Frequently asked questions

Worked example: ₹6.5 lakh IDV vehicle stolen from a residence
Day 0: theft discovered; FIR filed, insurer intimated. Day 7: documents submitted. Day 30: investigator clears the documentation. Day 95: FNTR issued by police; FNTR + Forms 28/29/30 submitted to insurer. Day 110: insurer approves. Day 120: ₹6.4 lakh credited by NEFT after a ₹2,500 compulsory + ₹7,500 voluntary deductible.
What is the FNTR and why does the claim wait for it?
The Final Non-Traceable Report is the police's formal closure of an unsolved theft case. It is the legal evidence that the vehicle is not recoverable, which is the precondition for the insurer to treat the claim as a total loss and settle the IDV. The statutory wait of approximately 90 days from FIR is set by the police's investigation procedure, not the insurer.
What if the vehicle is recovered after settlement?
If the police recover the vehicle after the insurer has settled, the vehicle belongs to the insurer (the salvage). The insurer typically auctions it. If the vehicle is recovered before settlement, the claim flips to a repair-only claim — the insurer pays only for the damage caused during the theft and recovery.
What is the IDV and how does it relate to the settlement?

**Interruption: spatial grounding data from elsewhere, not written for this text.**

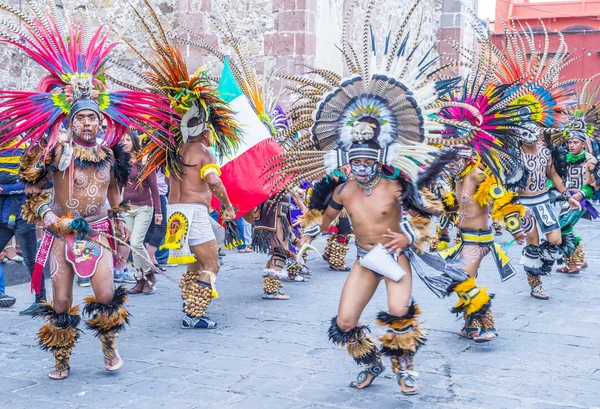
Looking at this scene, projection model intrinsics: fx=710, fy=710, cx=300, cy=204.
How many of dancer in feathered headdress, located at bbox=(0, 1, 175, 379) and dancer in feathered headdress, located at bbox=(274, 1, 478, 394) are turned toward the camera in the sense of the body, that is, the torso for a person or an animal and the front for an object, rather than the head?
2

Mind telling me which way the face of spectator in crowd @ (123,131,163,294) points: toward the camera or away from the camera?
toward the camera

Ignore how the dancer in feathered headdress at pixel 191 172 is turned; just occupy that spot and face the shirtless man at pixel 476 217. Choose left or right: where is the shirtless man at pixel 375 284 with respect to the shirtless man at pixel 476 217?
right

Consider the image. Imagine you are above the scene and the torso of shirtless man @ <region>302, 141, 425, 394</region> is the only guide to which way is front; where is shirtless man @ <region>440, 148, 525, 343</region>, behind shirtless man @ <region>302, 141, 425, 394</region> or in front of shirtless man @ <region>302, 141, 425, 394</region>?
behind

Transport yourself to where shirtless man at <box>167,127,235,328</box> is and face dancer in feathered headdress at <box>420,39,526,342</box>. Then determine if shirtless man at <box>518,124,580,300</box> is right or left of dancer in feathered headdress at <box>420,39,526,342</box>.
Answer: left

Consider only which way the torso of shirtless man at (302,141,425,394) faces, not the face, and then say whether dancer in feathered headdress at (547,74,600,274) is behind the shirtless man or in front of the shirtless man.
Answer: behind

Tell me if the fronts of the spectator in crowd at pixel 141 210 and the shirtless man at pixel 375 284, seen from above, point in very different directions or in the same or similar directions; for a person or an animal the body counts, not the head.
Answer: same or similar directions

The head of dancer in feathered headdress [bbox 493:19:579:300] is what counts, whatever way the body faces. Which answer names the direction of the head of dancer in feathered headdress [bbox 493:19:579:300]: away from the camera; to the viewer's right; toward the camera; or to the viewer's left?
toward the camera

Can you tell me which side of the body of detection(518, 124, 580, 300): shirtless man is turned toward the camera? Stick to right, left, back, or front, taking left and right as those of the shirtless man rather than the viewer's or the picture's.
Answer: front

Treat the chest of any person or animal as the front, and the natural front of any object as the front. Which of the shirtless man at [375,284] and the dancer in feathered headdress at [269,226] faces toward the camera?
the shirtless man

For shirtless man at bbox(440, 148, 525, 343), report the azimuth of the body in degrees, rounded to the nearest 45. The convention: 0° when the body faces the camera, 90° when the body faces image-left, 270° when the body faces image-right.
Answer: approximately 45°

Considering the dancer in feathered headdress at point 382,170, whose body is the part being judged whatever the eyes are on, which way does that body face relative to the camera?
toward the camera
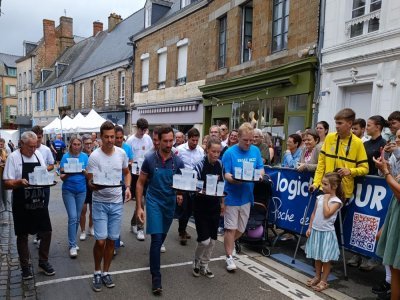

The Insured Declared Value is the insurer's assessment of the current market value of the vehicle, declared on the policy schedule at each renewal. The IDV is the maximum amount payable on a theft total-loss claim. The IDV depreciates each year per the IRDAI motor tariff (5-50% depending on age), so the settlement on a 5-year-old vehicle is materially lower than on a new one.
What happens if I lost the keys before the theft?
Disclose the lost-key fact in the claim form honestly. Some insurers reduce the settlement (typically by 5-10%) on the ground of contributory negligence; some do not. Hiding the fact and being caught out by the investigator is materially worse — it can become a ground for full repudiation under the doctrine of utmost good faith.
Can I claim if the theft happened in another state or country?
If the theft happened anywhere in India, the standard policy covers it and the FIR is filed in the jurisdiction where the theft occurred. For thefts outside India, only certain extended-coverage policies (rare in retail motor insurance) cover the loss — read the policy schedule for territorial scope.
Is the NCB transfer to a new vehicle automatic?
No. You must request an NCB Reservation Letter from the insurer at the time of settlement. This letter is valid for three years and lets you carry the accumulated NCB to any new motor policy in your name. Without the letter, the NCB is forfeited when the stolen vehicle's policy is cancelled.